INSTRUCTIONS TO FOLLOW = Nothing but the lines from the one containing "Table 2. Clusters" to the end of the data should be copied, exactly, and the pictures stay out.

** DATA SEGMENT follows **

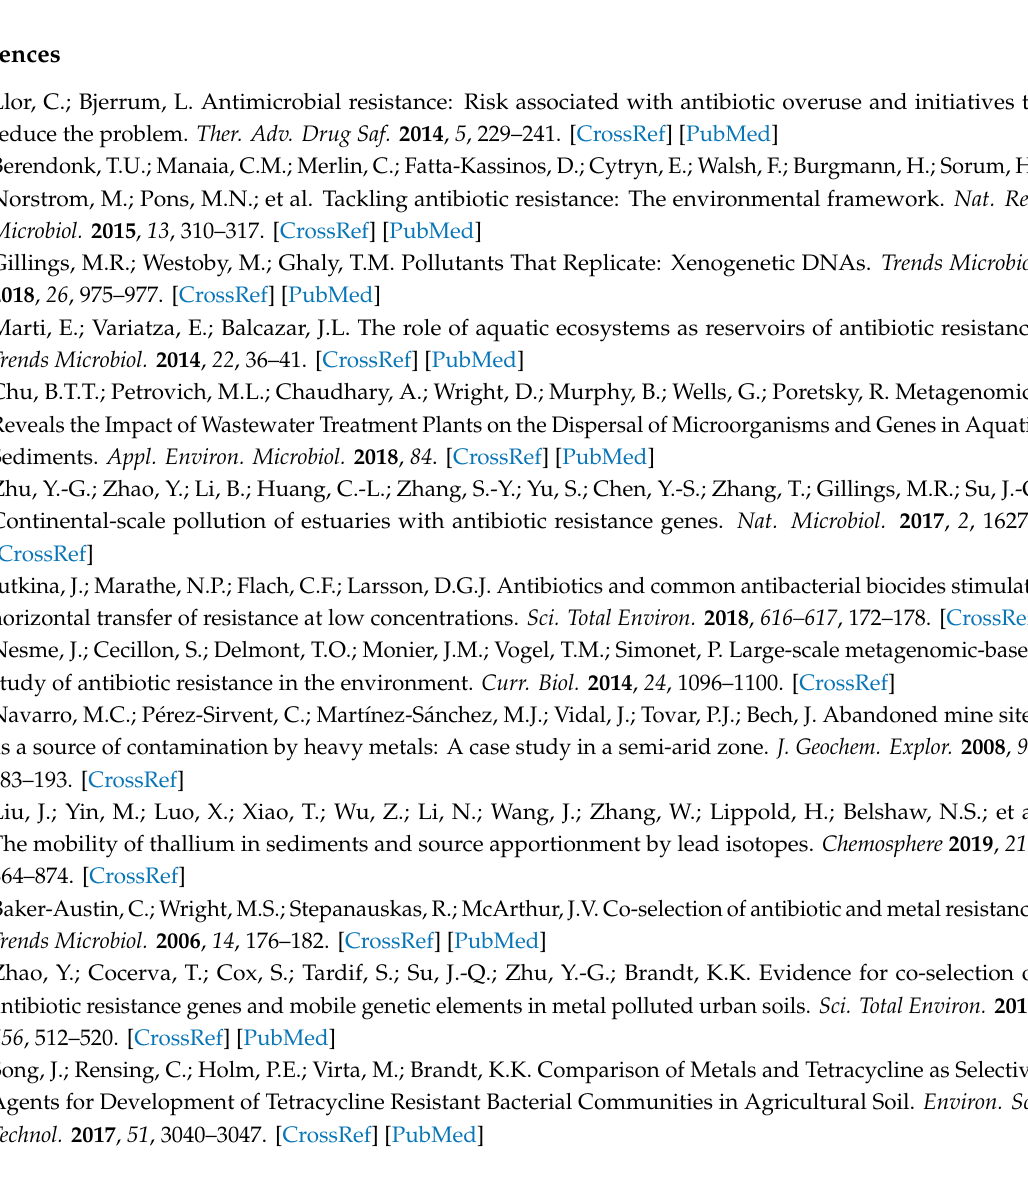
Figure S1: Plasmid-containing the construct with ARGs. Table S1: List of ARG included in the qPCR array of Qiagen, All data is available online as supplementary information: S1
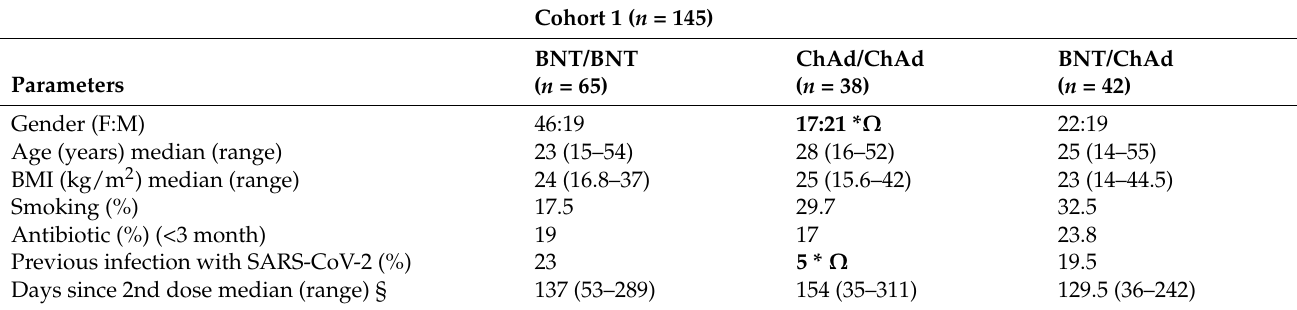
Table 1. Demographics of Cohort 1 Study Participants.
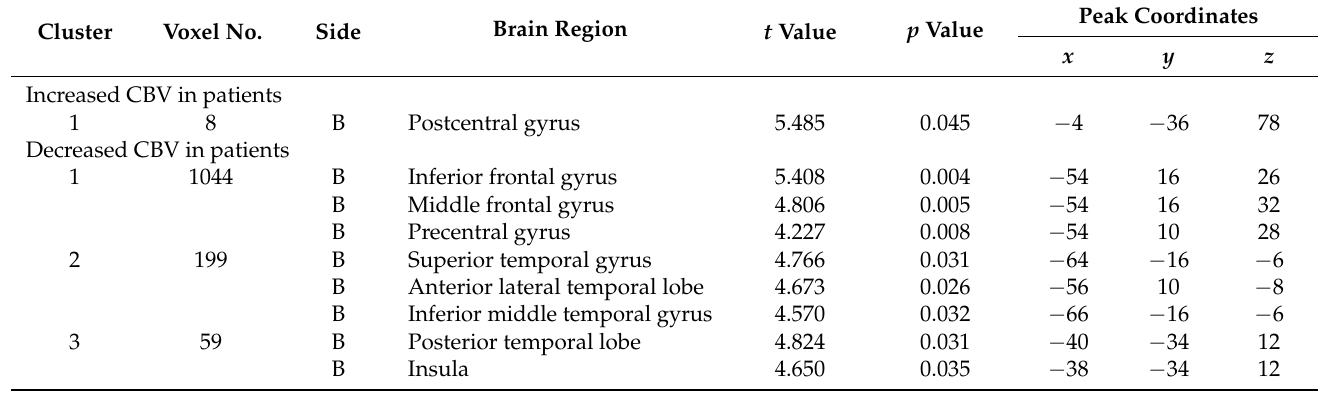
Table 2. Clusters of increased or decreased CBV in all burn patients relative to controls.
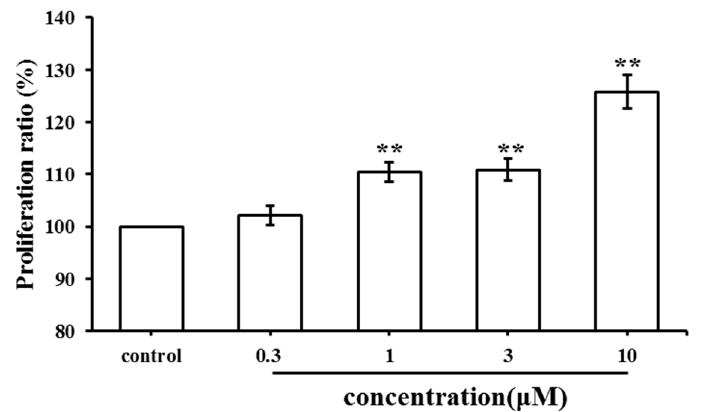
Figure 2. Effect of SC treatment on the MC3T3-E1 cell proliferation (** p < 0.01 compared with the control group.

** End of DATA SEGMENT **

ANSWER BOX =
Table 2. Clusters of increased or decreased CBV in all burn patients relative to controls.
Figure 2. Effect of SC treatment on the MC3T3-E1 cell proliferation (** p < 0.01 compared with the control group.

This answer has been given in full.